Who is being baptized?
The audience is a significant factor in determining the context and application of the baptisms.
John’s baptism with water was to repentant Israel. This is not contested as he was in the wilderness of Judea and was teaching the fulfillment of the Jewish prophecies to Jews under the Old Testament (Mat 3:1-6).
Jesus’ baptism with the Spirit which unarguably occurs at Pentecost is also unto repentant Israel (Acts 2:38). Peter’s message was to an audience entirely of “men of Israel” and proclaimed his message as a fulfillment of the prophecies given to Israel about the Messiah and the kingdom (Acts 2:14).
“Yea, and all the prophets from Samuel and those that follow after, as many as have spoken, have likewise foretold of these days. Ye are the children of the prophets, and of the covenant which God made with our fathers, saying unto Abraham, And in thy seed shall all the kindreds of the earth be blessed.” – Acts 3:24-25
It is evident that Peter was not preaching the same message that Paul taught about the cross, the Jew / Gentile church, the fall of Israel, their future destiny, or justification (see Peter vs Paul). Peter was following the law and righteousness with works as far forward as Acts 10:35 and Gal 2:11.

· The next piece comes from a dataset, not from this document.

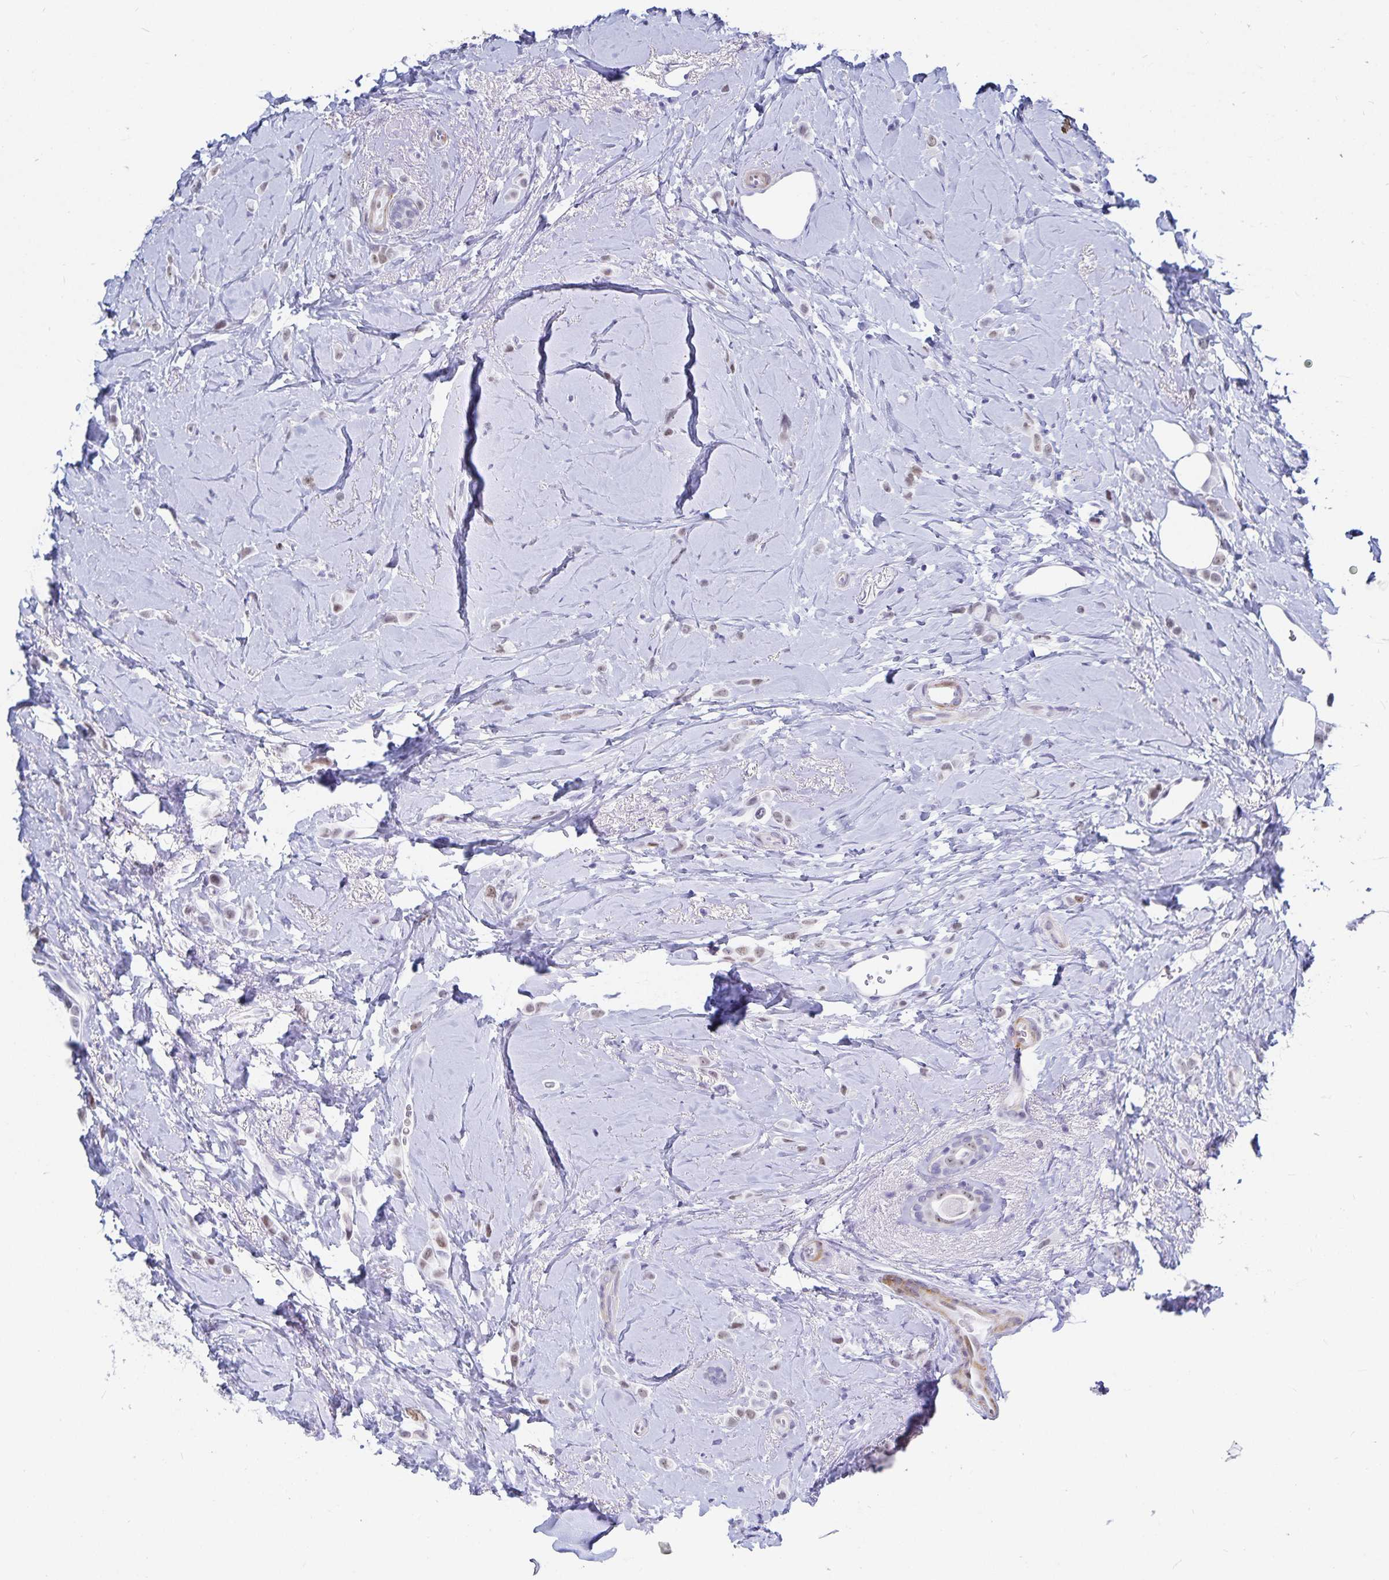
{"staining": {"intensity": "weak", "quantity": "<25%", "location": "nuclear"}, "tissue": "breast cancer", "cell_type": "Tumor cells", "image_type": "cancer", "snomed": [{"axis": "morphology", "description": "Lobular carcinoma"}, {"axis": "topography", "description": "Breast"}], "caption": "Tumor cells are negative for brown protein staining in breast lobular carcinoma.", "gene": "HMGB3", "patient": {"sex": "female", "age": 66}}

The nature of the audience and the message taught signifies a distinct baptism.
Why are they being baptized?
Both baptisms involving the Spirit do not utilize any earthly element. (Although you can make a case that the Holy Ghost baptism of Pentecost would not be evident without the laying on of hands; Acts 8:15-16.) Christ and the Spirit are the agent and object. In one Christ is the agent identifying New Testament Israel with the Spirit. In the other the Spirit is the agent identifying the new creature with Christ.

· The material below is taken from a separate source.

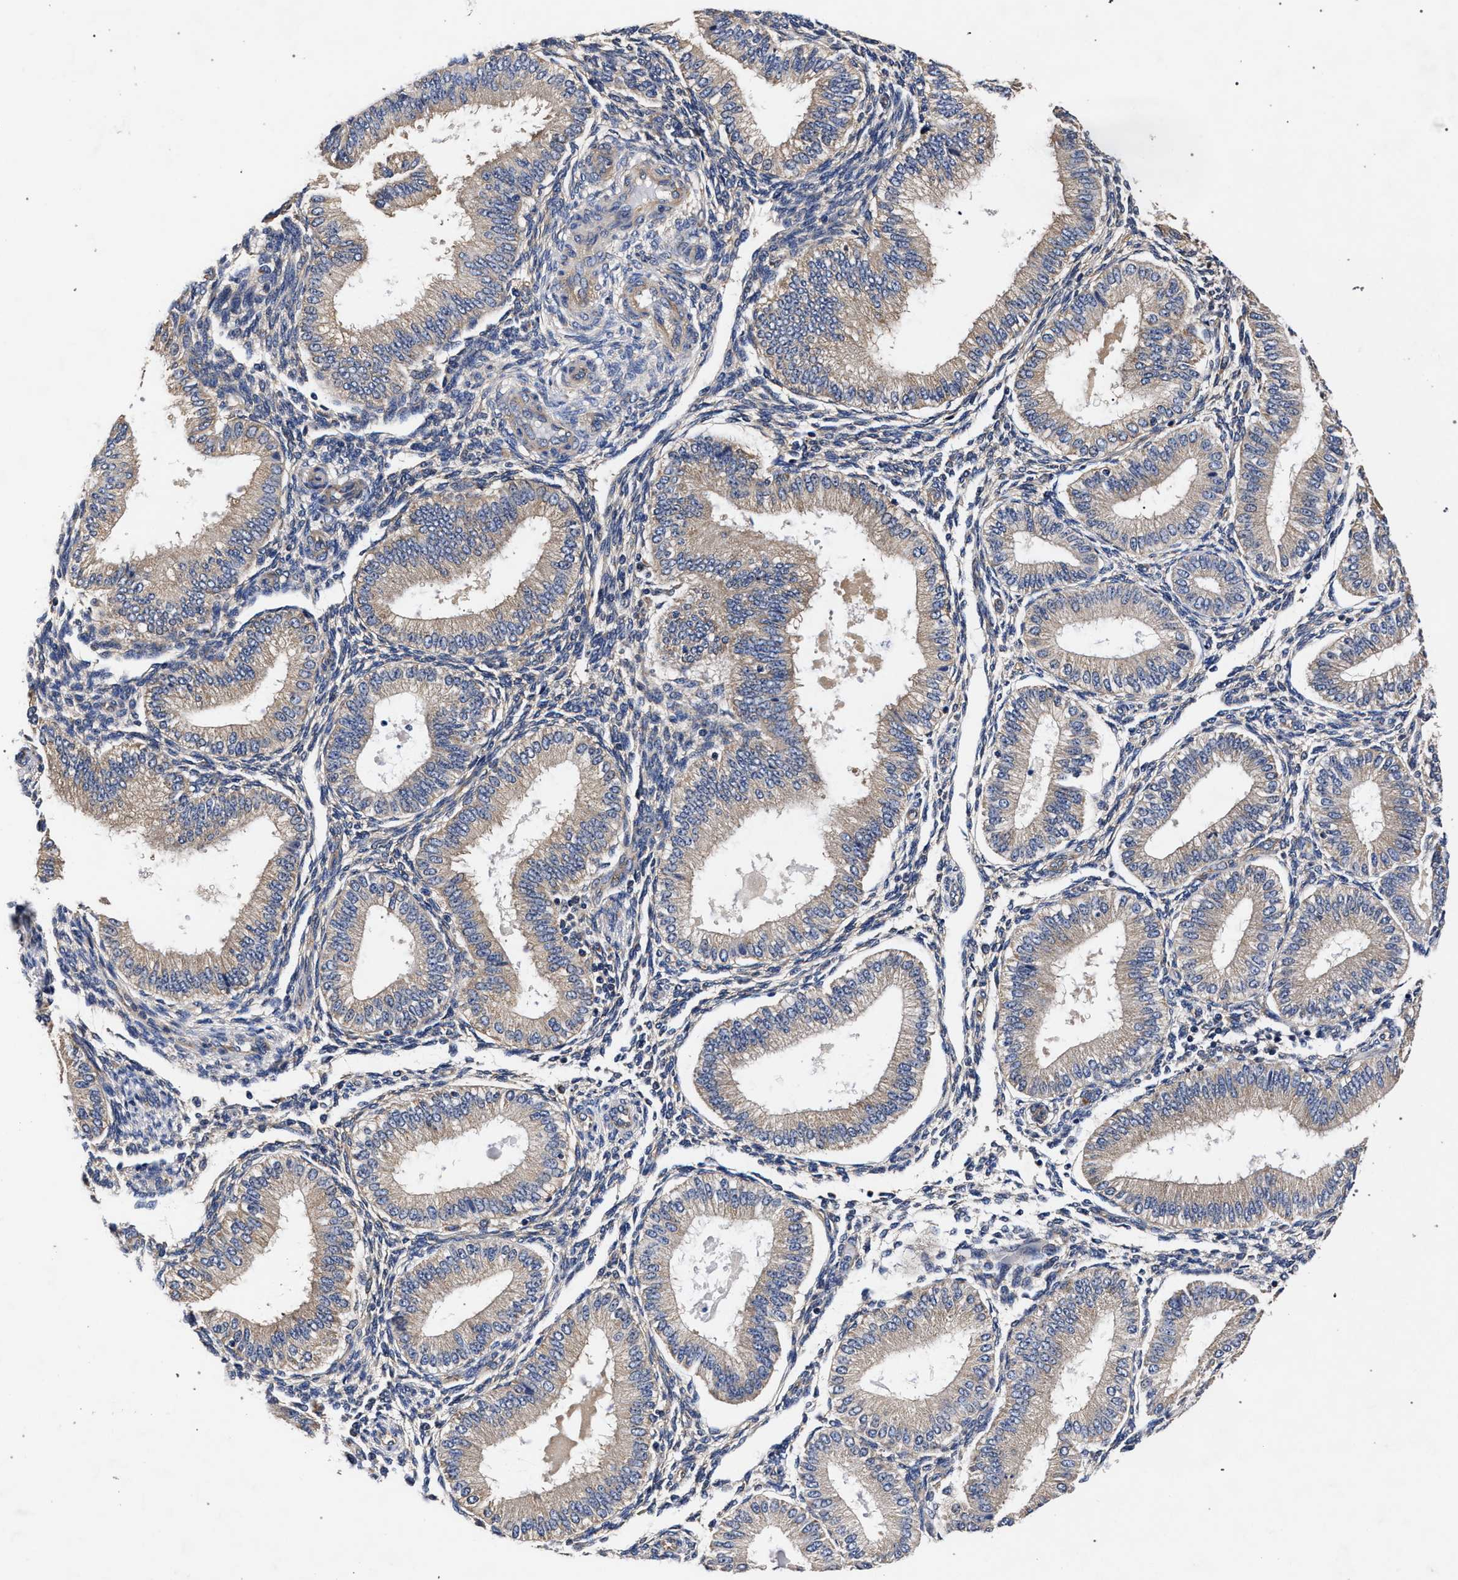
{"staining": {"intensity": "weak", "quantity": "25%-75%", "location": "cytoplasmic/membranous"}, "tissue": "endometrium", "cell_type": "Cells in endometrial stroma", "image_type": "normal", "snomed": [{"axis": "morphology", "description": "Normal tissue, NOS"}, {"axis": "topography", "description": "Endometrium"}], "caption": "Immunohistochemistry image of benign endometrium: endometrium stained using immunohistochemistry demonstrates low levels of weak protein expression localized specifically in the cytoplasmic/membranous of cells in endometrial stroma, appearing as a cytoplasmic/membranous brown color.", "gene": "CFAP95", "patient": {"sex": "female", "age": 39}}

This simple difference is the most significant of all!
The purpose of the Holy Ghost baptism was to fulfill the prophecy of the New Testament in providing the power for the remnant of Israel to endure the tribulation, enter the kingdom, and supernaturally follow the law as was once required of them (Exodus 19:5-6).
“And I will put my spirit within you, and cause you to walk in my statutes, and ye shall keep my judgments, and do them.” – Eze 36:27
In order to be a part of the New Testament the believing remnant needed Christ’s blood (Heb 9:15-16), water baptism (Luke 7:29, Mark 16:16), and the power of the Holy Spirit (Acts 1:5-8).
This purpose of the anointing baptism by Christ with the Spirit was to teach them all things (John 14:26, 1 John 2:27). If they rejected this power then there remained no more forgiveness for them (Heb 6:4-6; Heb 10:24-27).
Contrast this purpose with the Spirit’s function for believers under grace.
“In whom ye also trusted, after that ye heard the word of truth, the gospel of your salvation: in whom also after that ye believed, ye were sealed with that holy Spirit of promise,” – Eph 1:13
By baptizing (identifying) us into Christ’s death there is no need for a testament or list of good deeds to keep us in proper standing with God. Instead it is the Spirit itself which becomes the seal and evidence of our union with Christ (Romans 8:9).
Instead of baptizing us into Israel’s New Testament (Heb 8:10), we are baptized into Christ himself. This new creature is not identified with any national covenants but contains members of any nationality (Gal 3:28).
Whereas the Pentecostal baptism was necessary to establish the kingdom promised to Israel, the baptism by the Spirit is needed to place us into the body of Christ. They are different baptisms with different agents, different audiences, and different purposes.
The danger of conflating the two is seen in many different forms the most egregious of which is held by some of our Pentecostal friends that if you are not filled with the Pentecostal Holy Ghost baptism then you are not a member of the church. “Where are those signs that follow?” they ask (Mark 16:17-18).
The answer is only found in a Pauline division.